The Shawinigan Fox: How Jean Chrétien Defied the Elites and Reshaped Canada by Bob Plamondon

The Hyphenated Liberal Era

Bob Plamondon

The Shawinigan Fox: How Jean Chrétien Defied the Elites and Reshaped Canada. Ottawa, Great River Media, 2017.

Review by Susan Delacourt

 

On the day that he won the leadership of his party in 2013, Justin Trudeau made a historic declaration. “The era of hyphenated Liberals ends right here,” he said.

Trudeau was talking about what he saw as the bad old days of the party, when Liberals identified themselves by their loyalty to either Jean Chrétien or Paul Martin.

Are those days over? Yes. But do the grudges linger? Definitely, judging by the some of the startling tales unearthed by Bob Plamondon for his fascinating, new book on Chrétien, The Shawinigan Fox.

It’s been billed as a tale of how Chrétien may have been the most conservative prime minister Canada has ever had—an intriguing premise, certainly backed up in this meticulously researched book.

But The Shawinigan Fox is much more than that—it is a sustained attack on Martin’s legacy and especially his takeover of the Liberal party, told from the point of view of Chrétien and a number of his allies from those years. Chrétien gave Plamondon an extensive interview and access during the writing of this book and was present at the book launch. Martin did not co-operate; nor did most of his former supporters. It shows.

Still, even for those of us who have written extensively on those battles (this reviewer, full disclosure, wrote a book on that subject) there is a lot of new information here; evidence of just how deep, angry and wide the divisions ran in the days of hyphenated Liberalism.

The book features a new play-by-play account of those days in June 2002, for instance, when Martin finally ended up out of Chrétien’s cabinet. It takes us to the very cabinet table when Chrétien ordered all leadership aspirants to stand down. Allan Rock, then the justice minister, makes a joke at his own expense. Martin, in this account, flatly denies that he’s raising money for a leadership bid.

This moment seemed to be some kind of turning point for former deputy prime minister John Manley, who is extensively quoted in The Shawinigan Fox and obviously one of Plamondon’s major sources for the book.

“For me, it was a fundamental point where I knew I could never support Martin,” Manley is quoted as saying. “He flat-out lied to cabinet.” A few days later, Manley recalls a phone conversation he had with Martin, as he was getting ready to take over the finance job. He was telling Martin that things were getting out of control and “you aren’t looking good in this.”

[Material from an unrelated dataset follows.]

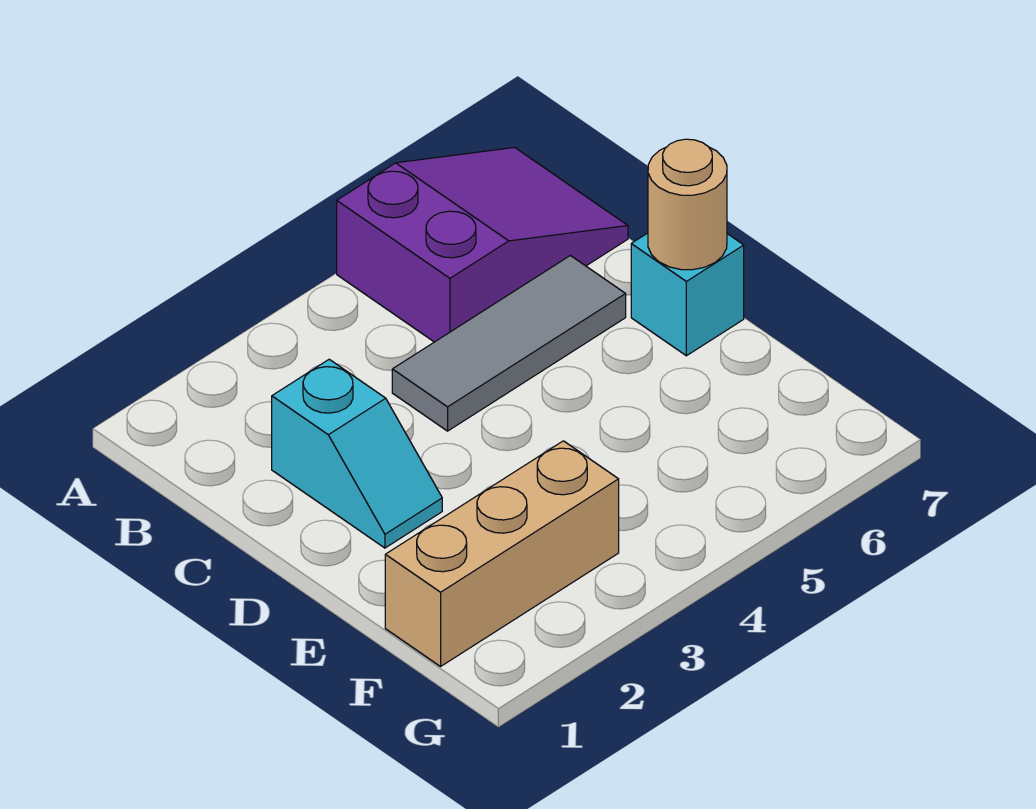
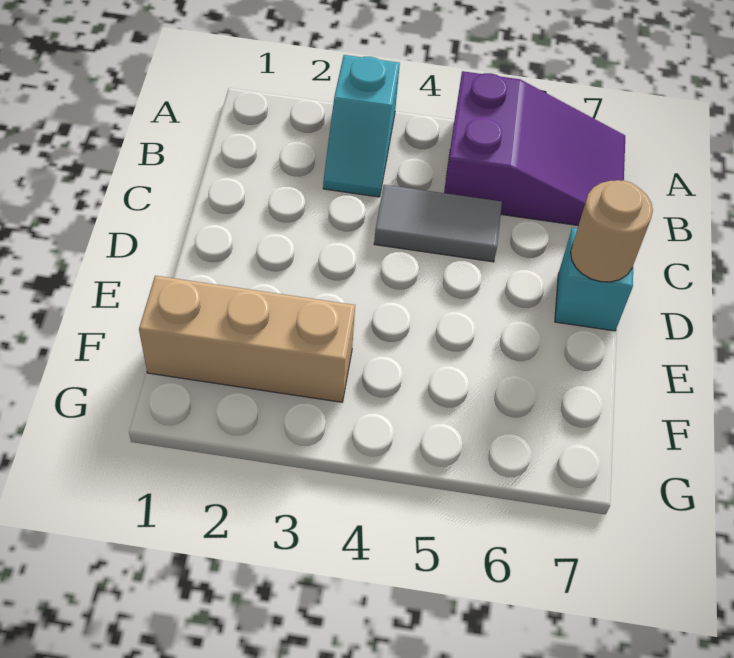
cyan slope C2:D2 level 1 top C -> cyan slope A3:B3 level 1 top A
grey tile C4:C6 level 1 -> grey tile C4:C5 level 1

T hat warning could well apply
to The Shawinigan Fox too—Martin most certainly does not look good in this book. What we have here, essentially, is the history that Chrétien and some of his allies have been waiting years to tell—a counter-narrative, served icy cold.

Manley, who attempted a leadership run against Martin, but stood down months before the 2003 coronation, talks repeatedly in the book of Martin’s alleged lying.  Rock, who also tried but abandoned a leadership run, talks about the “unhealthy” climate of unchecked ambition among the Martin team. Another former deputy prime minister, Sheila Copps, gives a withering rundown of Martin’s efforts to rid the Liberals of all of Chrétien’s loyalists after he took power in late 2003. (Copps herself was pushed out in a nomination challenge for her long-time Hamilton riding.)

Eddie Goldenberg, Chrétien’s former principal secretary and longtime confidant, is very much present in this book, too—at his old boss’s side still, but a little more candid about his feelings about the former finance minister. “Martin was iffy on many issues. If he was in a room with one hundred people and 98 people agreed with him he would spend his time trying to bring the other two onside,” Goldenberg is quoted as saying.

This is Plamondon’s fifth book. Up until this one, his work has focused mainly on conservative politicians throughout Canadian history. The Shawinigan Fox may actually be consistent with that theme—certainly Plamondon makes the case for Chrétien as an ideological conservative.

Some reviewers have criticized the book as too friendly to Chrétien and, as a corollary, too unfriendly to Martin. But as Plamondon himself illustrates in the book, that’s kind of what happened in the days of hyphenated Liberalism—if you liked Chrétien, you didn’t like Martin, and vice versa. Internal party feuds will do that to people.

For those who tried to stay in the middle, this book adds a significant amount of detail and never-before-told tales from behind the scenes of one of the biggest family feuds in Canadian political history.

It’s the history that Trudeau has been keen to put behind the Liberals—understandably, you’ll agree, after reading The Shawinigan Fox.